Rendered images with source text
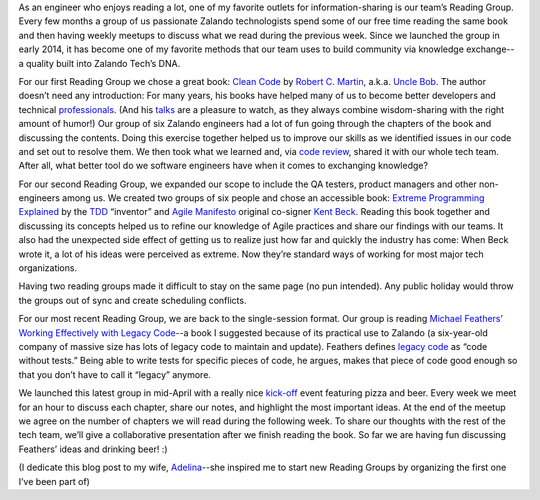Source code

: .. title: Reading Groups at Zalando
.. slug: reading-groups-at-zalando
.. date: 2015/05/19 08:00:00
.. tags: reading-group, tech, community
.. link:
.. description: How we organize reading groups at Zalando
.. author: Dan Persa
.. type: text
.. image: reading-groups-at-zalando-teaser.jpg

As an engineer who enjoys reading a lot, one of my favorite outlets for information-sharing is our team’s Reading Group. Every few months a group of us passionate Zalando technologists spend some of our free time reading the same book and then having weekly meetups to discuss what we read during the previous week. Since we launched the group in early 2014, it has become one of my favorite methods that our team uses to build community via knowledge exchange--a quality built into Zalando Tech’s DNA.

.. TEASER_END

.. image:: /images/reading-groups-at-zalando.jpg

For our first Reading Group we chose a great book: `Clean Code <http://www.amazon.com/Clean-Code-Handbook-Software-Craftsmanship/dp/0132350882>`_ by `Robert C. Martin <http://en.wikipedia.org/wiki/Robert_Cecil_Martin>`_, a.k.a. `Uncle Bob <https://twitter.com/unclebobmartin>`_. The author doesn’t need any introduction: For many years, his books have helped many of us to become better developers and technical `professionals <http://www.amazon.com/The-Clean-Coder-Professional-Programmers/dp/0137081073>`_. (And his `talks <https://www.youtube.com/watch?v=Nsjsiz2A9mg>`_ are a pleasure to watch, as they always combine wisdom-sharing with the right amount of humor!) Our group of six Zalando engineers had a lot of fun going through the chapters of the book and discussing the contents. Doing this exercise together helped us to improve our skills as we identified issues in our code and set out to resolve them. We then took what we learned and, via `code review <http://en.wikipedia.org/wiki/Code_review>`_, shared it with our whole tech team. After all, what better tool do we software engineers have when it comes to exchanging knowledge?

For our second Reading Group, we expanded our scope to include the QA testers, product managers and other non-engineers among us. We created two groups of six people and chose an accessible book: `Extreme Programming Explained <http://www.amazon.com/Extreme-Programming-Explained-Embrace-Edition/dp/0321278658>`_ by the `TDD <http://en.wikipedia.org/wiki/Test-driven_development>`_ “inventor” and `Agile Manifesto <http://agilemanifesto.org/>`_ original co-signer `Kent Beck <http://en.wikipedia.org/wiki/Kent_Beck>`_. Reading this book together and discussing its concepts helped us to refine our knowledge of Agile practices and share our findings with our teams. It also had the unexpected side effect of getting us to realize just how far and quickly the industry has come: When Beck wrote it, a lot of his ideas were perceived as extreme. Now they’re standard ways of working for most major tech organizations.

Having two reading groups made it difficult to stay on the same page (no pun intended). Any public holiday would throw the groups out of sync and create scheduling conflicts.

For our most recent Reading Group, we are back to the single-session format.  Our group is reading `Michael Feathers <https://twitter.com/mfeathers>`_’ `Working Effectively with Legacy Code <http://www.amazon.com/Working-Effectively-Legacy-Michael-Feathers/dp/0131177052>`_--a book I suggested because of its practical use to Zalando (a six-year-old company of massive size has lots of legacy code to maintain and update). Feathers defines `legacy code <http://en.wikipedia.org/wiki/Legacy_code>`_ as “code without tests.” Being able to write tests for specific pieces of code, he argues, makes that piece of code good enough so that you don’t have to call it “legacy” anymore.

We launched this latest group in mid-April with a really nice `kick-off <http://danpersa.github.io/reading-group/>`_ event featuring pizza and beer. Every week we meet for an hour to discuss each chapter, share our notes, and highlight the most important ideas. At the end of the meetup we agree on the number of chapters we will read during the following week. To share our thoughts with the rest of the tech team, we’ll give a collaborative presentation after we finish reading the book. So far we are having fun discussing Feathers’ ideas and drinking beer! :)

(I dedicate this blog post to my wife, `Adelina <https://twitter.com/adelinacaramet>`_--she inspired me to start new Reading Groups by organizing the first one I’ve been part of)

### YOUR INSTRUCTIONS
Output every entry verbatim but skip the pictures.

### SOLUTION
Source code

: .. title: Reading Groups at Zalando
.. slug: reading-groups-at-zalando
.. date: 2015/05/19 08:00:00
.. tags: reading-group, tech, community
.. link:
.. description: How we organize reading groups at Zalando
.. author: Dan Persa
.. type: text
.. image: reading-groups-at-zalando-teaser.jpg

As an engineer who enjoys reading a lot, one of my favorite outlets for information-sharing is our team’s Reading Group. Every few months a group of us passionate Zalando technologists spend some of our free time reading the same book and then having weekly meetups to discuss what we read during the previous week. Since we launched the group in early 2014, it has become one of my favorite methods that our team uses to build community via knowledge exchange--a quality built into Zalando Tech’s DNA.

.. TEASER_END

.. image:: /images/reading-groups-at-zalando.jpg

For our first Reading Group we chose a great book: `Clean Code <http://www.amazon.com/Clean-Code-Handbook-Software-Craftsmanship/dp/0132350882>`_ by `Robert C. Martin <http://en.wikipedia.org/wiki/Robert_Cecil_Martin>`_, a.k.a. `Uncle Bob <https://twitter.com/unclebobmartin>`_. The author doesn’t need any introduction: For many years, his books have helped many of us to become better developers and technical `professionals <http://www.amazon.com/The-Clean-Coder-Professional-Programmers/dp/0137081073>`_. (And his `talks <https://www.youtube.com/watch?v=Nsjsiz2A9mg>`_ are a pleasure to watch, as they always combine wisdom-sharing with the right amount of humor!) Our group of six Zalando engineers had a lot of fun going through the chapters of the book and discussing the contents. Doing this exercise together helped us to improve our skills as we identified issues in our code and set out to resolve them. We then took what we learned and, via `code review <http://en.wikipedia.org/wiki/Code_review>`_, shared it with our whole tech team. After all, what better tool do we software engineers have when it comes to exchanging knowledge?

For our second Reading Group, we expanded our scope to include the QA testers, product managers and other non-engineers among us. We created two groups of six people and chose an accessible book: `Extreme Programming Explained <http://www.amazon.com/Extreme-Programming-Explained-Embrace-Edition/dp/0321278658>`_ by the `TDD <http://en.wikipedia.org/wiki/Test-driven_development>`_ “inventor” and `Agile Manifesto <http://agilemanifesto.org/>`_ original co-signer `Kent Beck <http://en.wikipedia.org/wiki/Kent_Beck>`_. Reading this book together and discussing its concepts helped us to refine our knowledge of Agile practices and share our findings with our teams. It also had the unexpected side effect of getting us to realize just how far and quickly the industry has come: When Beck wrote it, a lot of his ideas were perceived as extreme. Now they’re standard ways of working for most major tech organizations.

Having two reading groups made it difficult to stay on the same page (no pun intended). Any public holiday would throw the groups out of sync and create scheduling conflicts.

For our most recent Reading Group, we are back to the single-session format.  Our group is reading `Michael Feathers <https://twitter.com/mfeathers>`_’ `Working Effectively with Legacy Code <http://www.amazon.com/Working-Effectively-Legacy-Michael-Feathers/dp/0131177052>`_--a book I suggested because of its practical use to Zalando (a six-year-old company of massive size has lots of legacy code to maintain and update). Feathers defines `legacy code <http://en.wikipedia.org/wiki/Legacy_code>`_ as “code without tests.” Being able to write tests for specific pieces of code, he argues, makes that piece of code good enough so that you don’t have to call it “legacy” anymore.

We launched this latest group in mid-April with a really nice `kick-off <http://danpersa.github.io/reading-group/>`_ event featuring pizza and beer. Every week we meet for an hour to discuss each chapter, share our notes, and highlight the most important ideas. At the end of the meetup we agree on the number of chapters we will read during the following week. To share our thoughts with the rest of the tech team, we’ll give a collaborative presentation after we finish reading the book. So far we are having fun discussing Feathers’ ideas and drinking beer! :)

(I dedicate this blog post to my wife, `Adelina <https://twitter.com/adelinacaramet>`_--she inspired me to start new Reading Groups by organizing the first one I’ve been part of)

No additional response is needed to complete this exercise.